Search the data below for the string "Left". Extract every line that contains it.

[Collected data]
....

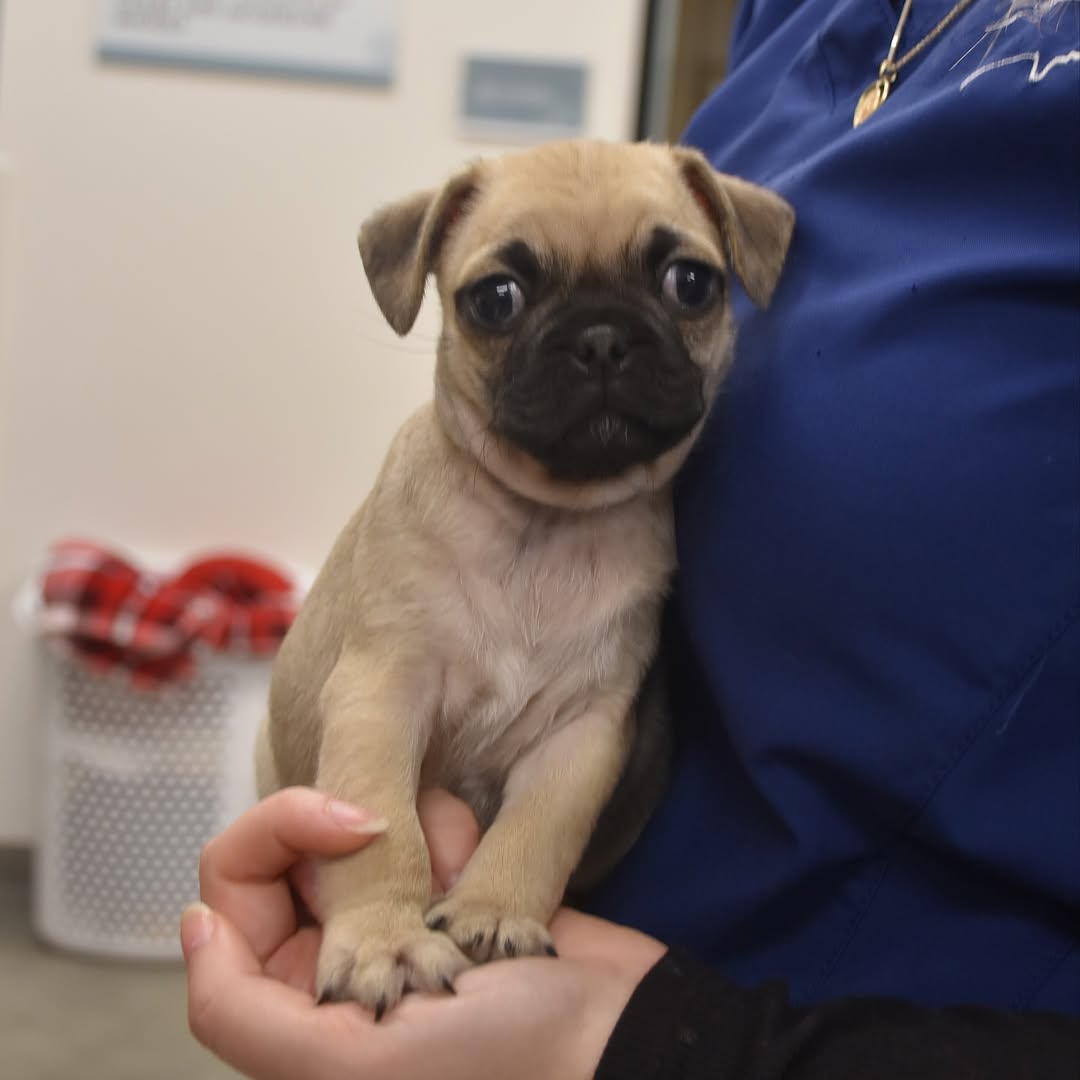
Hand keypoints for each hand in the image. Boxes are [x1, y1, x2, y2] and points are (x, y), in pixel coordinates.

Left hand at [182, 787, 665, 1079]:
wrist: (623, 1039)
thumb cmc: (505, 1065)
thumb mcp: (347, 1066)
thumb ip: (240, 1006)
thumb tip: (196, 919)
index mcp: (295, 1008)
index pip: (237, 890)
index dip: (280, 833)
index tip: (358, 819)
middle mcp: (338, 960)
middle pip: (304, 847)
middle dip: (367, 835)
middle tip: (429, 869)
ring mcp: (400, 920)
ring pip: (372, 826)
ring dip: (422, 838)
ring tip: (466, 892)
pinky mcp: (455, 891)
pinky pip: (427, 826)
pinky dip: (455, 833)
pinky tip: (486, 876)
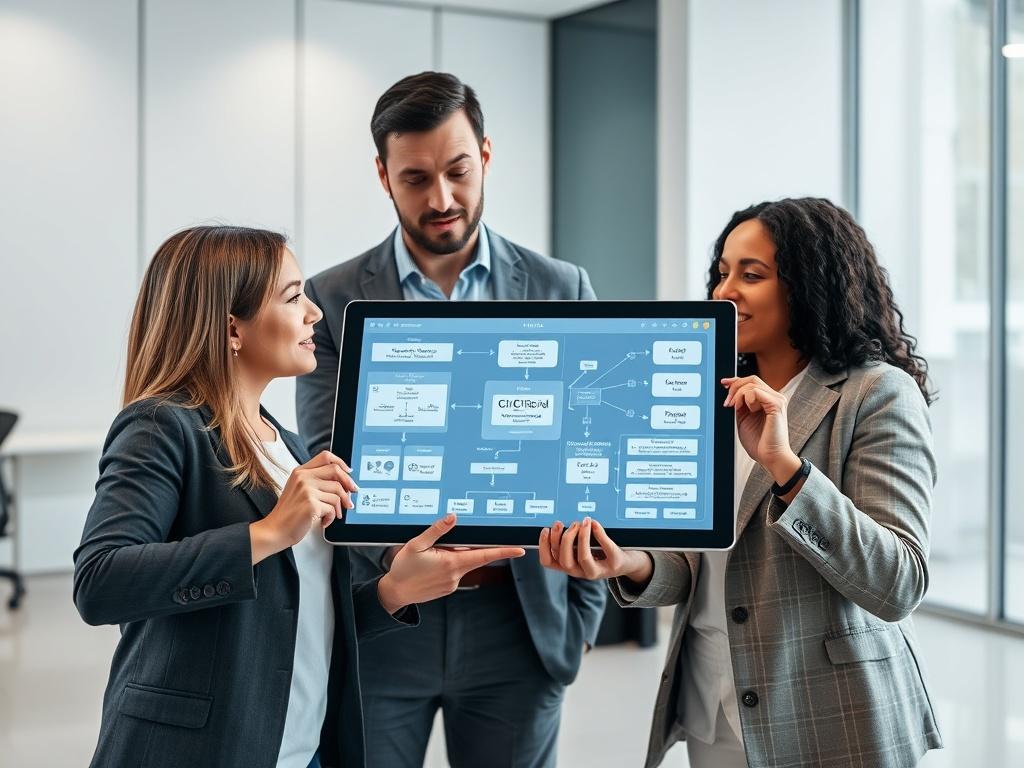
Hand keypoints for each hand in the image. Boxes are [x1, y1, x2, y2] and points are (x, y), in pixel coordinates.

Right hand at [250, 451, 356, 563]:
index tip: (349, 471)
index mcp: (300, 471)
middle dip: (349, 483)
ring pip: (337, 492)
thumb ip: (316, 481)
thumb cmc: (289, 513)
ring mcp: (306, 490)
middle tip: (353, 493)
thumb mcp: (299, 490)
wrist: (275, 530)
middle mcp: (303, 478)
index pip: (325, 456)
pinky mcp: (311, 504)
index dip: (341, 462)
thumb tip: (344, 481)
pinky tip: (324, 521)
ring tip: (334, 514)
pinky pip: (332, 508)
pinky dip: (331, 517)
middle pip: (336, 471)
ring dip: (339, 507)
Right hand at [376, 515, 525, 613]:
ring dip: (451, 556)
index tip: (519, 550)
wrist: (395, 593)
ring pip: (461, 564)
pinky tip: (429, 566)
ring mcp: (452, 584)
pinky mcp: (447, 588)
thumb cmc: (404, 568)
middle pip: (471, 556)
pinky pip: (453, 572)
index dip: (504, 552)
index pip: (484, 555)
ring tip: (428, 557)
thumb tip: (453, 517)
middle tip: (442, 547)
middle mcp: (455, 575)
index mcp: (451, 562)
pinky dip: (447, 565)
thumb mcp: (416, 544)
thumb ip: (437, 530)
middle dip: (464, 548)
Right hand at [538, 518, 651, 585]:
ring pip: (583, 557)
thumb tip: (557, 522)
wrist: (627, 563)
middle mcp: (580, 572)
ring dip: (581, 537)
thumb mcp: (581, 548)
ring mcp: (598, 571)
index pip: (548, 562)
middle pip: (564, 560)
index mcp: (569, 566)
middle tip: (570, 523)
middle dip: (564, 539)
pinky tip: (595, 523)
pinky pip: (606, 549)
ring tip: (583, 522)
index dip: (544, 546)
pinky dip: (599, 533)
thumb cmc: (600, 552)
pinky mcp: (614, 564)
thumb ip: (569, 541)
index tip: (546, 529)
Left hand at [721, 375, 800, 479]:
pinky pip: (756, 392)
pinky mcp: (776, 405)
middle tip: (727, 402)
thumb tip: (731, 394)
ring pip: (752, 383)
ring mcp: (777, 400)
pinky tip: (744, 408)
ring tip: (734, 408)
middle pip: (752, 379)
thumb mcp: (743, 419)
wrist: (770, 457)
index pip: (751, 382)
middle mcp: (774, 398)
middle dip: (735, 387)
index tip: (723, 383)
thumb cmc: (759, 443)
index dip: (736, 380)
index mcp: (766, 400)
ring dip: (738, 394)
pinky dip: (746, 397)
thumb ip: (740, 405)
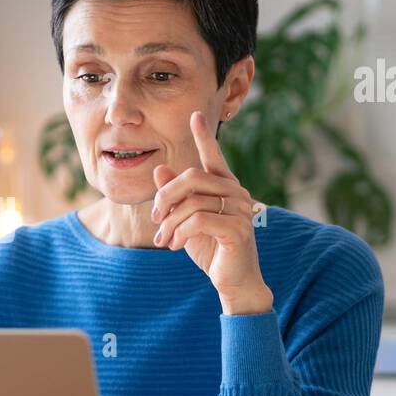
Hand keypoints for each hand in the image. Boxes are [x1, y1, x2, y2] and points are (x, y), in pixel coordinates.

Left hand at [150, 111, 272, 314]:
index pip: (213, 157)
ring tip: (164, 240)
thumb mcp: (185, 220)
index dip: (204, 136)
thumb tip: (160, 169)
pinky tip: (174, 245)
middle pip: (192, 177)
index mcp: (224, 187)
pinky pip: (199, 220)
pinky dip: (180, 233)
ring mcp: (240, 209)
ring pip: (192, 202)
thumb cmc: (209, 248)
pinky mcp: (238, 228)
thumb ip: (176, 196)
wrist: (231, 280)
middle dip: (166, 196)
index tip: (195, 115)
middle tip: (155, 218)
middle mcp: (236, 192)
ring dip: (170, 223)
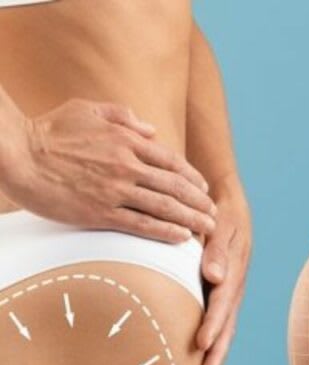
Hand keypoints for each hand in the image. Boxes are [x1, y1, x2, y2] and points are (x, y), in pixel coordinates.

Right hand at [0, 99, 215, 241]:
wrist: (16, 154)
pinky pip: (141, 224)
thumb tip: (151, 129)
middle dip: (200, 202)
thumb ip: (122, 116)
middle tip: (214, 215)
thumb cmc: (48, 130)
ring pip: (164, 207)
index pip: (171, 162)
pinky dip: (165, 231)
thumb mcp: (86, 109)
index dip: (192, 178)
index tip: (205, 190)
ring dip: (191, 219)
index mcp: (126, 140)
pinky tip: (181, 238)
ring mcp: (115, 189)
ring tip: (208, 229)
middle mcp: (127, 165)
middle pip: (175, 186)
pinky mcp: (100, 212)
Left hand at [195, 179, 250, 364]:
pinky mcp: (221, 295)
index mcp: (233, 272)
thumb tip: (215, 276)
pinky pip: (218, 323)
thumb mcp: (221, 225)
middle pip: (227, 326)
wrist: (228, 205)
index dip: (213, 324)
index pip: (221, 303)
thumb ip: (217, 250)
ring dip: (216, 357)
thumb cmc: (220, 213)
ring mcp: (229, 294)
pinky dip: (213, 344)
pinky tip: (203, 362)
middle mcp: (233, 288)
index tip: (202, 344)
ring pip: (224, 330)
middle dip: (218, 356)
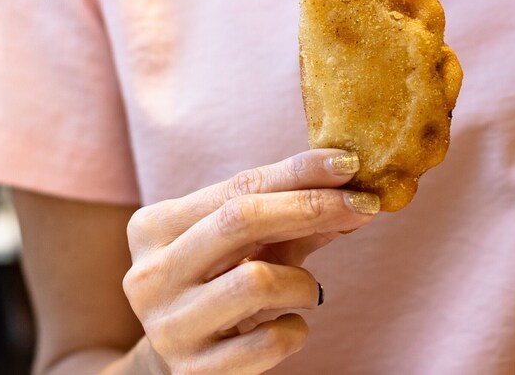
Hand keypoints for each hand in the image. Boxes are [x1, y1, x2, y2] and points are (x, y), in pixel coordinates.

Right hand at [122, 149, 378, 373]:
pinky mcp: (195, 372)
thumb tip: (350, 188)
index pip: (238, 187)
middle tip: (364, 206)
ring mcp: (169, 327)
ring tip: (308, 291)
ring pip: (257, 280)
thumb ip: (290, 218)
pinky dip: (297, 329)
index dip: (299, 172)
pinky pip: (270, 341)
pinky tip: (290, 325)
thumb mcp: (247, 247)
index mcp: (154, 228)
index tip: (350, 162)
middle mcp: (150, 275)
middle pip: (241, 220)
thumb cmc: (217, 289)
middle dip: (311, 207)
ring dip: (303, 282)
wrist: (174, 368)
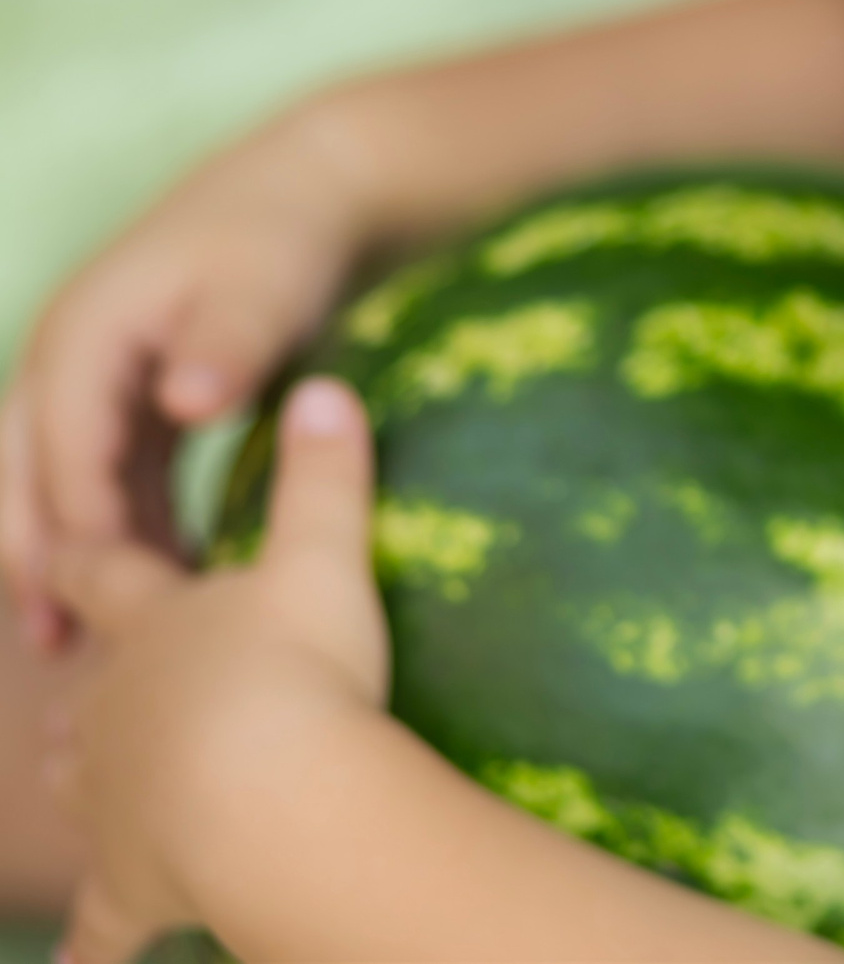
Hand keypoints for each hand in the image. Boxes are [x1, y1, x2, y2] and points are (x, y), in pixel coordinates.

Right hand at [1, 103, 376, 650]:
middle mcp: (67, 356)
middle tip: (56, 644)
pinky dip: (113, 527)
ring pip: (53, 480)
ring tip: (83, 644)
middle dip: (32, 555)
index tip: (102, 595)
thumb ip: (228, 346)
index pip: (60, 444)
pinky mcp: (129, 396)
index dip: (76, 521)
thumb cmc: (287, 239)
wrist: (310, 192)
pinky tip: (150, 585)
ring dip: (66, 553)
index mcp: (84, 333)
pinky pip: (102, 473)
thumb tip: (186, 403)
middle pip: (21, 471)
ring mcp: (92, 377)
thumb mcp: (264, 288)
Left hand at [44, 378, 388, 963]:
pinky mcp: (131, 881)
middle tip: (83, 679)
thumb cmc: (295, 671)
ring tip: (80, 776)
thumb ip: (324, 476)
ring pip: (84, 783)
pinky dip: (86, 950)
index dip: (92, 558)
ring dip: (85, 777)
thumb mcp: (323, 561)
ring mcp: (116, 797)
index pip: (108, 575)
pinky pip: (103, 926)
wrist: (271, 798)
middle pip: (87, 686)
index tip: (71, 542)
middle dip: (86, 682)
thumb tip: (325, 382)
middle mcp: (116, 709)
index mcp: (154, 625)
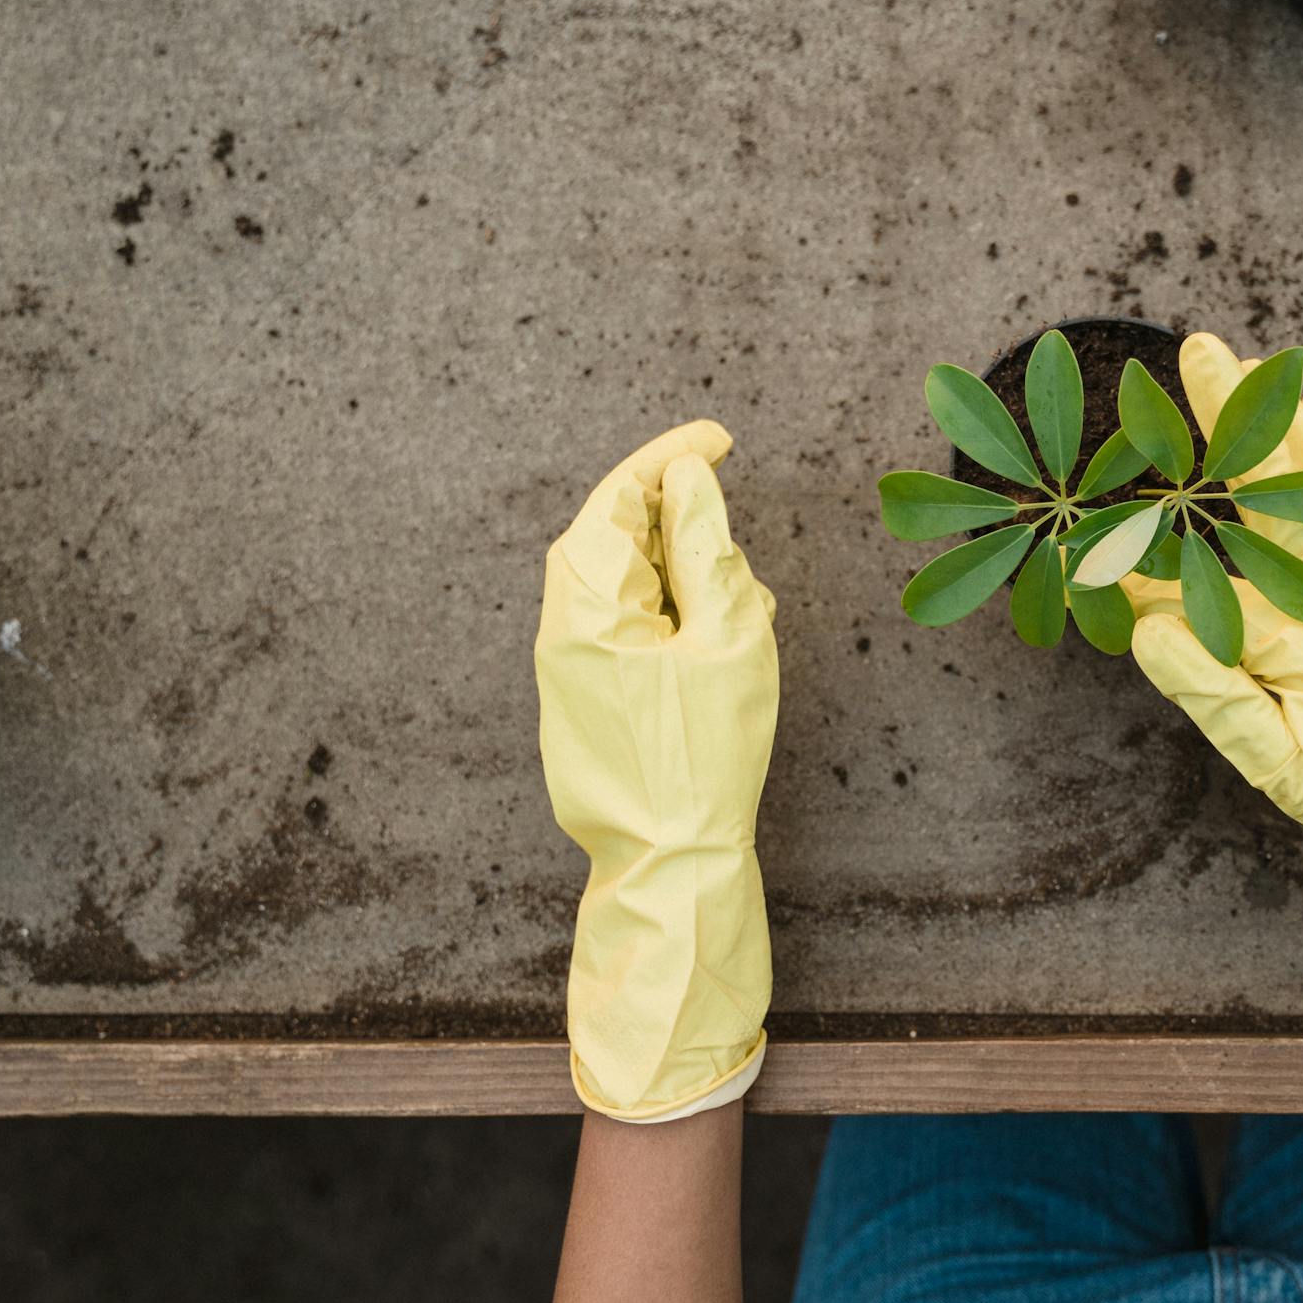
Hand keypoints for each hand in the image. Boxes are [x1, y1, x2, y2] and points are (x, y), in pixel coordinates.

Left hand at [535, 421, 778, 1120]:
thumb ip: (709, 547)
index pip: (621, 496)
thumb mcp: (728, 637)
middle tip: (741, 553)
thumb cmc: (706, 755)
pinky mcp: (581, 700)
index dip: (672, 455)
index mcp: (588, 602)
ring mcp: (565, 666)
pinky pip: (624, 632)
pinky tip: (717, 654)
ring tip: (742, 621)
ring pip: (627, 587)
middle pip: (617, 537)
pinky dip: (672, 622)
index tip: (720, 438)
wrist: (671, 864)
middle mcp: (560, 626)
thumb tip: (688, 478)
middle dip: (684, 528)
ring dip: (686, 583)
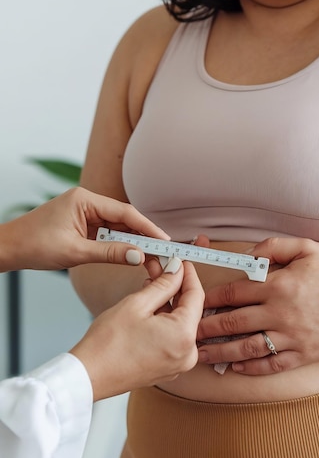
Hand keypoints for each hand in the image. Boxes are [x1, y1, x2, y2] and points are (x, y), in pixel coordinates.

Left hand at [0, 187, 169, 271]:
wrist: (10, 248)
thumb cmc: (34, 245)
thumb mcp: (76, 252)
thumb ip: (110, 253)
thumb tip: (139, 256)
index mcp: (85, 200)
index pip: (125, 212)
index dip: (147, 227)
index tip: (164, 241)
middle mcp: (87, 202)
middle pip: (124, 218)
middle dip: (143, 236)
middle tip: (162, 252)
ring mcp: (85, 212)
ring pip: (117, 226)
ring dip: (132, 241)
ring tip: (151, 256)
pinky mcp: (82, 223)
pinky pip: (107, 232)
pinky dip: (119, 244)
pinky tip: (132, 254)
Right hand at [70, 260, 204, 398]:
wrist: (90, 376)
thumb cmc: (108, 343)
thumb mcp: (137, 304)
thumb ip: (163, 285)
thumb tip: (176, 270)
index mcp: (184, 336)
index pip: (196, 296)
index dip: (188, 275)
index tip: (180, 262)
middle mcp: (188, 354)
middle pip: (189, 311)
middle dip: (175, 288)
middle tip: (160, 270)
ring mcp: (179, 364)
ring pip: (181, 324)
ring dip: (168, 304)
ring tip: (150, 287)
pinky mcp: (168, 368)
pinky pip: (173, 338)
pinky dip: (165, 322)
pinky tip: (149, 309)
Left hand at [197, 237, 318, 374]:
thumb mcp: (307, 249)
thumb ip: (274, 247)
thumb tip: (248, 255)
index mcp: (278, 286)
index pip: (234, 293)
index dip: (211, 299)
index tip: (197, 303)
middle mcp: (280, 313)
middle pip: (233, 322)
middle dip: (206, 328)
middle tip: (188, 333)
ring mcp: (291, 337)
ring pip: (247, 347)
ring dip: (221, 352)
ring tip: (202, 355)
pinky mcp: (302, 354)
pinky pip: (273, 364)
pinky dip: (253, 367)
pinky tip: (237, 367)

....

§ **ANSWER**
Left hand at [182, 787, 665, 1079]:
Left hand at [721, 375, 800, 479]:
Left hand at [150, 111, 272, 314]:
Left hand at [195, 179, 250, 364]:
Left hand at [44, 378, 388, 963]:
Left hand at [535, 421, 778, 1120]:
Left hand at [0, 187, 169, 271]:
Left hand at [197, 237, 318, 374]:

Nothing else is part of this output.